If my inner attitude, when shining the lamp of my eyes upon another, is disdain because of their colour or they are dirty and sleeping over a steam grate; or they wear a yarmulke or a turban; if the purpose of shining the lamp of my eyes upon another is to see them as an object of disordered desire, so even if not addicted to pornography the way I gaze upon people, wherever I happen to encounter them, is the ravenousness of evil intent, then my eyes become bad: thus, says Jesus: Your whole body will be full of darkness. If then the light within you is darkness, what a great darkness that will be!  [Mt.6:23]

Imagine then why we find ourselves dwelling in a world of darkness, a culture of death.

Most of us, for decades now, have read all sorts of studies pro and con about the impact of television and film on our culture. Not for me to try and resolve this debate which goes on ad nauseam with, it seems to me, both television and film not only constantly numbing down [ yes numbing! ] our culture, which means we human persons, but increasing a pseudo-light to replace the True Light as St. John notes in his prologue: Light has come into the world…[cf. Jn.3:19] but we seem to prefer the darkness instead.

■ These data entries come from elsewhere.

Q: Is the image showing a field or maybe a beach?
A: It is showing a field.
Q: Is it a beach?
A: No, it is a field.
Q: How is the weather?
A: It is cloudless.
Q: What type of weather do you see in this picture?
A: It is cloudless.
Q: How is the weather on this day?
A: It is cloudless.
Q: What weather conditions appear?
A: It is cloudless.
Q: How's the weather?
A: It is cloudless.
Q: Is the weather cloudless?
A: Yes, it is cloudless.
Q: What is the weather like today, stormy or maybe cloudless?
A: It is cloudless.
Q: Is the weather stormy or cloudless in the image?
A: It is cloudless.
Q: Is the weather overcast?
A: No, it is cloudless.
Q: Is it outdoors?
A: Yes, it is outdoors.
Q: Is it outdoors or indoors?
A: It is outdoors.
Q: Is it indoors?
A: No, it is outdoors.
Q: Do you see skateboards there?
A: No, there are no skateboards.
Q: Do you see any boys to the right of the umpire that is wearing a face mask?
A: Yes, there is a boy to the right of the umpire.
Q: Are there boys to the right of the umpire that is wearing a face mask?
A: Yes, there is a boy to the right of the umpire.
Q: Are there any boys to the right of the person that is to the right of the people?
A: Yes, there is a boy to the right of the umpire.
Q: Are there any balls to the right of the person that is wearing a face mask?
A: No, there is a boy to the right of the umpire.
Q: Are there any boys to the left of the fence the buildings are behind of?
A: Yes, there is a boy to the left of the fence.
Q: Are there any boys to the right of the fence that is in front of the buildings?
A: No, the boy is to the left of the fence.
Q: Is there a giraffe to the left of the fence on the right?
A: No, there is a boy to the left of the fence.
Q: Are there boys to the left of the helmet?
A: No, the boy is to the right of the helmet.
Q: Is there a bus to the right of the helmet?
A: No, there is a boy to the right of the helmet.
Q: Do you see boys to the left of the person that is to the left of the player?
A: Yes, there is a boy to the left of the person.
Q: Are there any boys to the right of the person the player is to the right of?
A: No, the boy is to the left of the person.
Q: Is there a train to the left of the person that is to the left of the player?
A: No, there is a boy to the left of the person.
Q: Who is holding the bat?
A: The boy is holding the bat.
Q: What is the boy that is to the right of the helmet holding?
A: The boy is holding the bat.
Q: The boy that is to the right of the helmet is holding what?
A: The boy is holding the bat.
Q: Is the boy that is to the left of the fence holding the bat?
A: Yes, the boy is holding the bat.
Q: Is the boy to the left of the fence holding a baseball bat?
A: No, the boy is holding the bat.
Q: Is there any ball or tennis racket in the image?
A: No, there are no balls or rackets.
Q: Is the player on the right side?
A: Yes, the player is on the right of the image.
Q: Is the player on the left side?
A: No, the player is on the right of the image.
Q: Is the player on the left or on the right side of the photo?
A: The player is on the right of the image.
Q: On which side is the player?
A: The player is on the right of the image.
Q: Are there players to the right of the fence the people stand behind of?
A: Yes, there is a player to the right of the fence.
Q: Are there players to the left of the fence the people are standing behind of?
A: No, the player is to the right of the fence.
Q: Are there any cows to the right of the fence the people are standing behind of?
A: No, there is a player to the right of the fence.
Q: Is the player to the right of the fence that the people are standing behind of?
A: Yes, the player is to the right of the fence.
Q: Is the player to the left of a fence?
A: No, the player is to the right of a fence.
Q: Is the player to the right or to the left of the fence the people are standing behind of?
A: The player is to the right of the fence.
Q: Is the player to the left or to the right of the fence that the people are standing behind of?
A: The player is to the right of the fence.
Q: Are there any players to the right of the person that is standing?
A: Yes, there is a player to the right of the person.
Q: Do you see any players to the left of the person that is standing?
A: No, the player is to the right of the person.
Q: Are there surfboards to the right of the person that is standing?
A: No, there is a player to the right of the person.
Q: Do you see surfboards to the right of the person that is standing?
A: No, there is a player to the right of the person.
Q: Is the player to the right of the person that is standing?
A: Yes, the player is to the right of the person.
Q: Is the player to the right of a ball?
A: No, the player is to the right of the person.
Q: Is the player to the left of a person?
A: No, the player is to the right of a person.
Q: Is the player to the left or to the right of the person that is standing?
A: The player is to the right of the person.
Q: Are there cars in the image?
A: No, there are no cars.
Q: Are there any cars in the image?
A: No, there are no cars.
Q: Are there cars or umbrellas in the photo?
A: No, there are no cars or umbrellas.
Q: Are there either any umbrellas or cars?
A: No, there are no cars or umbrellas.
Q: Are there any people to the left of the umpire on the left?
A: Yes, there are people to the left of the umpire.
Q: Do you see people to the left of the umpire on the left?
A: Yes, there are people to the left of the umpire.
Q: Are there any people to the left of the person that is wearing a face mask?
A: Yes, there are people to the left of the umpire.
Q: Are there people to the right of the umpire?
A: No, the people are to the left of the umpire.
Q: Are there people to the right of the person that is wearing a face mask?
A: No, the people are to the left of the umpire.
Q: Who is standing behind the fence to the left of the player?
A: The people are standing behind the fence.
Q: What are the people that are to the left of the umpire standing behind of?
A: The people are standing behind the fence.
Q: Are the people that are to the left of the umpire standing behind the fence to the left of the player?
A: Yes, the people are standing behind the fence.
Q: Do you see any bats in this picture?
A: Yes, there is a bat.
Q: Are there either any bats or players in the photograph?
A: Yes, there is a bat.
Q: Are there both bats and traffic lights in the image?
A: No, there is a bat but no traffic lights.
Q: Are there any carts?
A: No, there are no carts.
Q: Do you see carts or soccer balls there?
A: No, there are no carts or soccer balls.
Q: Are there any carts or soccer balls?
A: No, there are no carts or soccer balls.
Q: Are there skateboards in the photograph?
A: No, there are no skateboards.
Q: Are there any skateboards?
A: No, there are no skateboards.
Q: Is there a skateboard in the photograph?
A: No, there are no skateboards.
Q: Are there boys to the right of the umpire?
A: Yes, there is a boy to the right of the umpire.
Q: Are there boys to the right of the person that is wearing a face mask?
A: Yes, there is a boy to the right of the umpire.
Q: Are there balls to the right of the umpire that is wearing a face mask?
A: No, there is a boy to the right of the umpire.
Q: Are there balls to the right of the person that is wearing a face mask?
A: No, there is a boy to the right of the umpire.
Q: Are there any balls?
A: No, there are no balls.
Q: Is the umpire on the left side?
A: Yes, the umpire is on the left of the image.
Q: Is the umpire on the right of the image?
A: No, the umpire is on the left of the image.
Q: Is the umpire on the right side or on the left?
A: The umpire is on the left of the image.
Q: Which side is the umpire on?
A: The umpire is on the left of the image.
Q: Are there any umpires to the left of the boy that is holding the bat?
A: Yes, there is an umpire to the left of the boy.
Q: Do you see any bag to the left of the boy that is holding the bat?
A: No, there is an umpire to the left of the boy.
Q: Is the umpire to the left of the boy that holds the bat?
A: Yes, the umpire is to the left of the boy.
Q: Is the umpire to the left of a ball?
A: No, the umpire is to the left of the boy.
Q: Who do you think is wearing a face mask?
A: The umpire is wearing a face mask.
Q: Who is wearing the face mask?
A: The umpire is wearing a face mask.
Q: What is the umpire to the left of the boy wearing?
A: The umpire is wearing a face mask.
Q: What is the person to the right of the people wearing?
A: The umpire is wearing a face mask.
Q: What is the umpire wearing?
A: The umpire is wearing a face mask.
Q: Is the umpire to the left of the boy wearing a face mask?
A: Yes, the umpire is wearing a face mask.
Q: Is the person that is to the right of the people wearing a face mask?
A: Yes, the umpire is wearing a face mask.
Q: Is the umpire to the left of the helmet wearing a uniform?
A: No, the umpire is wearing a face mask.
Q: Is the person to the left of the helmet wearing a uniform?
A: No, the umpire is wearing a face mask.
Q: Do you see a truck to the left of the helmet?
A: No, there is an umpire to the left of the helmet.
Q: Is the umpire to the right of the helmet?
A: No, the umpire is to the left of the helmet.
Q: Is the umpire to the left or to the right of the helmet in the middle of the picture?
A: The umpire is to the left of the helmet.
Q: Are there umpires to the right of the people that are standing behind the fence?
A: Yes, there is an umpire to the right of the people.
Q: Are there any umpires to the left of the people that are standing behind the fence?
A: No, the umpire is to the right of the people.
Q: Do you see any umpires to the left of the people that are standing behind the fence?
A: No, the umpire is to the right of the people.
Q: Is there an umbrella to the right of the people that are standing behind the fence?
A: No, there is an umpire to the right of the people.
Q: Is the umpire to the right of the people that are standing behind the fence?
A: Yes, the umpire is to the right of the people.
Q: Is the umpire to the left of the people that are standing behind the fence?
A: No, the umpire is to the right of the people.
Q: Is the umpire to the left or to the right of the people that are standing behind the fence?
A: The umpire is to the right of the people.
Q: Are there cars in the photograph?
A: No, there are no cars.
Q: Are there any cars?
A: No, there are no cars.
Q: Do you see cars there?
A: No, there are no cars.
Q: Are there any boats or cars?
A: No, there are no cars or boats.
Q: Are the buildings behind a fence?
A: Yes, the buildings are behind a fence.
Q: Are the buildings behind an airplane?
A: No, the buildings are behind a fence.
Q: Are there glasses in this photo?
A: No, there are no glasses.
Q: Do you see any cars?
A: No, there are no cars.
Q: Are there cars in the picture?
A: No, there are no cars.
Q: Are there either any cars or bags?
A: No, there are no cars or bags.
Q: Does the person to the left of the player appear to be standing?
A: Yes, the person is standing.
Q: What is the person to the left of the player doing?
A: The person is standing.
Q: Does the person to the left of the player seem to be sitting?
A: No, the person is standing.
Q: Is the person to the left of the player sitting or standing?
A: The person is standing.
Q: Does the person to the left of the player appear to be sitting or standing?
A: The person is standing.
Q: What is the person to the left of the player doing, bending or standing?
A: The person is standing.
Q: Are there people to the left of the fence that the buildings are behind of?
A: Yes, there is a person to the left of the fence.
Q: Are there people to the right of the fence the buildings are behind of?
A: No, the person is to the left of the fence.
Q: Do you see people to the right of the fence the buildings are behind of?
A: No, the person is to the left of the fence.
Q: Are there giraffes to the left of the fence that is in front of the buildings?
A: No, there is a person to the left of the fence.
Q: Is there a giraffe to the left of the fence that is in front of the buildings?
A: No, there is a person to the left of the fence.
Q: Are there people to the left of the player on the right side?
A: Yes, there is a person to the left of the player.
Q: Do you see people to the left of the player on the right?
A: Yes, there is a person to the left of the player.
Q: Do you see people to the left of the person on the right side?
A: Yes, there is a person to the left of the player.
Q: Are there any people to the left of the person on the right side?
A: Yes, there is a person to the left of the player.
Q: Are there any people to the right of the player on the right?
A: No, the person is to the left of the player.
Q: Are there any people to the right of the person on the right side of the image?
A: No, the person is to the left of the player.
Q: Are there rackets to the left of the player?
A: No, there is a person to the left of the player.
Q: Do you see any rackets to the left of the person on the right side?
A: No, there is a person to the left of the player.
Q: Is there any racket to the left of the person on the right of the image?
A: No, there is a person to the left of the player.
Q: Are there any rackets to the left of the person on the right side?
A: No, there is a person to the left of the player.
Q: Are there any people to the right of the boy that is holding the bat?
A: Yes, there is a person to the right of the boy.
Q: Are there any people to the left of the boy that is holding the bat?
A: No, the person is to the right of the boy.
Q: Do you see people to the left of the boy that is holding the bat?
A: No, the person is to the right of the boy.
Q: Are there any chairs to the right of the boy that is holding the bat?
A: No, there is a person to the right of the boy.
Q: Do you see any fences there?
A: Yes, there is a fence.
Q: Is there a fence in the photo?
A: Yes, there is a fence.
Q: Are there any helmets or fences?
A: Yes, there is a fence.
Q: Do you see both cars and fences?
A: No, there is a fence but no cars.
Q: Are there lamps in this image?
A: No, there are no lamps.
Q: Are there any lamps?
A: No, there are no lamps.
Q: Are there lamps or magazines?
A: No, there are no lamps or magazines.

What the pseudo-light of  television does, for example, is present a notion of the world, both in fiction and biased newscasts, which at its most basic causes most people to live in fear: fear that sees the very earth itself as a dangerous reality because while earthquakes and hurricanes occur in a very narrow moment of time, they are replayed over and over and over. Same with airliner crashes, murders, terrorist acts and so forth.

Such events then become movies of the week!

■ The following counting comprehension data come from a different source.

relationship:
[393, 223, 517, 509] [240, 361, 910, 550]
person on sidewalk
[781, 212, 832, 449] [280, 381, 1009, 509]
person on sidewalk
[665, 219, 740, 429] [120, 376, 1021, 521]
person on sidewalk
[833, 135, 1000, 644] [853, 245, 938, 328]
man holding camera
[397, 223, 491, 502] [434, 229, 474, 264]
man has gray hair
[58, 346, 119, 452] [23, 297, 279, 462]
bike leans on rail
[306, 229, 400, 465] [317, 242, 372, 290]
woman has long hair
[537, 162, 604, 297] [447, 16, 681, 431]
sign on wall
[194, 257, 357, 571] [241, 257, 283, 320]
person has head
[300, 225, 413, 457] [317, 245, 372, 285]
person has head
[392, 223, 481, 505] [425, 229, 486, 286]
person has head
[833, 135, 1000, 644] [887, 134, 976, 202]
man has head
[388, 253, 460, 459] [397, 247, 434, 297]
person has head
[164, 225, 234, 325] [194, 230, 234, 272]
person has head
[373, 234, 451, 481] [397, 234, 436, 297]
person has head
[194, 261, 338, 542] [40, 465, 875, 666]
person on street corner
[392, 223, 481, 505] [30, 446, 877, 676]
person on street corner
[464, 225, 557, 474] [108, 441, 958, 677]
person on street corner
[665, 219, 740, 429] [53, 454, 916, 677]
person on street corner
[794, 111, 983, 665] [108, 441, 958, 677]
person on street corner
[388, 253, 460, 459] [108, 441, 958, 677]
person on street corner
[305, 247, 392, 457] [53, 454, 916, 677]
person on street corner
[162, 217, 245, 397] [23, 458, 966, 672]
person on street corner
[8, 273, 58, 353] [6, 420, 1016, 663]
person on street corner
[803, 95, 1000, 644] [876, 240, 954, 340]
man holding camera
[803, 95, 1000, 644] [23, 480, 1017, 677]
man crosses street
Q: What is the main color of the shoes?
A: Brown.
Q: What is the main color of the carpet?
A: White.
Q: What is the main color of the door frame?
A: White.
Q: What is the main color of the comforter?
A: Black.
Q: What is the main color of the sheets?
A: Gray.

We are exposed to a relentless diet of various forms of martial and extra-martial couplings; the insatiable greed of games shows; the sad spectacle of pseudo-apprentices learning no higher skill than being humiliated before an audience of millions of their brothers and sisters.

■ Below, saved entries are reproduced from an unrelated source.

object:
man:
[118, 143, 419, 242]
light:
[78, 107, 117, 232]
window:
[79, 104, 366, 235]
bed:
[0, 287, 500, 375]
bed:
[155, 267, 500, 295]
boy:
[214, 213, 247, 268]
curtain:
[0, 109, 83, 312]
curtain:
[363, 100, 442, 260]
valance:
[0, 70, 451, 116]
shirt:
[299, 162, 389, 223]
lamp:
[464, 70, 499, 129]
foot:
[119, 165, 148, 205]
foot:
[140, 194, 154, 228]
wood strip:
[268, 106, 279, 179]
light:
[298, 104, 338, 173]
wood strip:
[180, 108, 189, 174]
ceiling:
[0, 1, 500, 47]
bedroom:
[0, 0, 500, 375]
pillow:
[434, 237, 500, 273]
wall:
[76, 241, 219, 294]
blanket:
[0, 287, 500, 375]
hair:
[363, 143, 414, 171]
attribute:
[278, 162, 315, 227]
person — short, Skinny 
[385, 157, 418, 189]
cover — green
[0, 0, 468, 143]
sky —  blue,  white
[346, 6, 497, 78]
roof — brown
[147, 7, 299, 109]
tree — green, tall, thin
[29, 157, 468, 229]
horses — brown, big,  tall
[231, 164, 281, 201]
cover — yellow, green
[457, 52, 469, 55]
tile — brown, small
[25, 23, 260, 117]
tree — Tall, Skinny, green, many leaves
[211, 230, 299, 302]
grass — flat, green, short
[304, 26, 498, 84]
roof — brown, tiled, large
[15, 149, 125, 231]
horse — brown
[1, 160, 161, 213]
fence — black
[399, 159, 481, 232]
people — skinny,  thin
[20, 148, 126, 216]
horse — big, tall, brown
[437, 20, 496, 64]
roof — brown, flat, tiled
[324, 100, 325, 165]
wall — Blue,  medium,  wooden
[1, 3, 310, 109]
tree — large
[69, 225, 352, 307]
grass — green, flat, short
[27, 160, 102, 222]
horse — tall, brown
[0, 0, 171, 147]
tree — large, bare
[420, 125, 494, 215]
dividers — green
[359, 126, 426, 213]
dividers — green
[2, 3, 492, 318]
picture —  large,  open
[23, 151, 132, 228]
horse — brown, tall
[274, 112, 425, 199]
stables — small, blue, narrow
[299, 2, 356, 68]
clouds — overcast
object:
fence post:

We are fed a diet of relativism by talking heads, not to mention the so-called family shows where milquetoast husbands/fathers appear semi-illiterate, while aggressive career wives/mothers, outshone by kids whom, frankly, my Grandfather would have known how to deal with!

No! Not by spanking but simply because he KNEW he was a man, an adult, and therefore knowing how secure he was in his own person he was very easy to respect, to listen to, to trust.

I remember watching a Star Trek the Next Generation show about some alien….
[ btw notice how all non-humans are aliens even though ‘they’ outnumber us….a lot of real human beings are dismissed by use of the term too.] …anyway his own people want to kill him and the point of the story is, as the alien says it: “Transfiguration!”

So – a key event and reality of the Person of Our Lord God and Saviour Jesus Christ, celebrated as a Solemnity of the Church each year [ also the day on which we used the ‘light and fire’ of an atomic bomb to ‘salt’ the earth with death ] becomes NOT something which, through His Sanctifying work, is the Holy Spirit’s to accomplish within the being of we children of the Light – but is simply a process of metamorphosis to which anyone can aspire without metanoia, conversion, change of heart.

The darkness is everywhere so it is perhaps more urgent than ever in human history that we, disciples of the Light who came into this world of darkness, Light-Bearers by Baptism, truly begin to take seriously the warning from Jesus that we have but a brief time within which to walk in the light and begin not only walking but shining our light, which is to shine Christ our Light, all around, pushing back as best we can the darkness of the culture of death.

That means not being afraid, it means taking up our cross, His cross, everyday and following Him who assures us that: My yoke is easy and My burden light.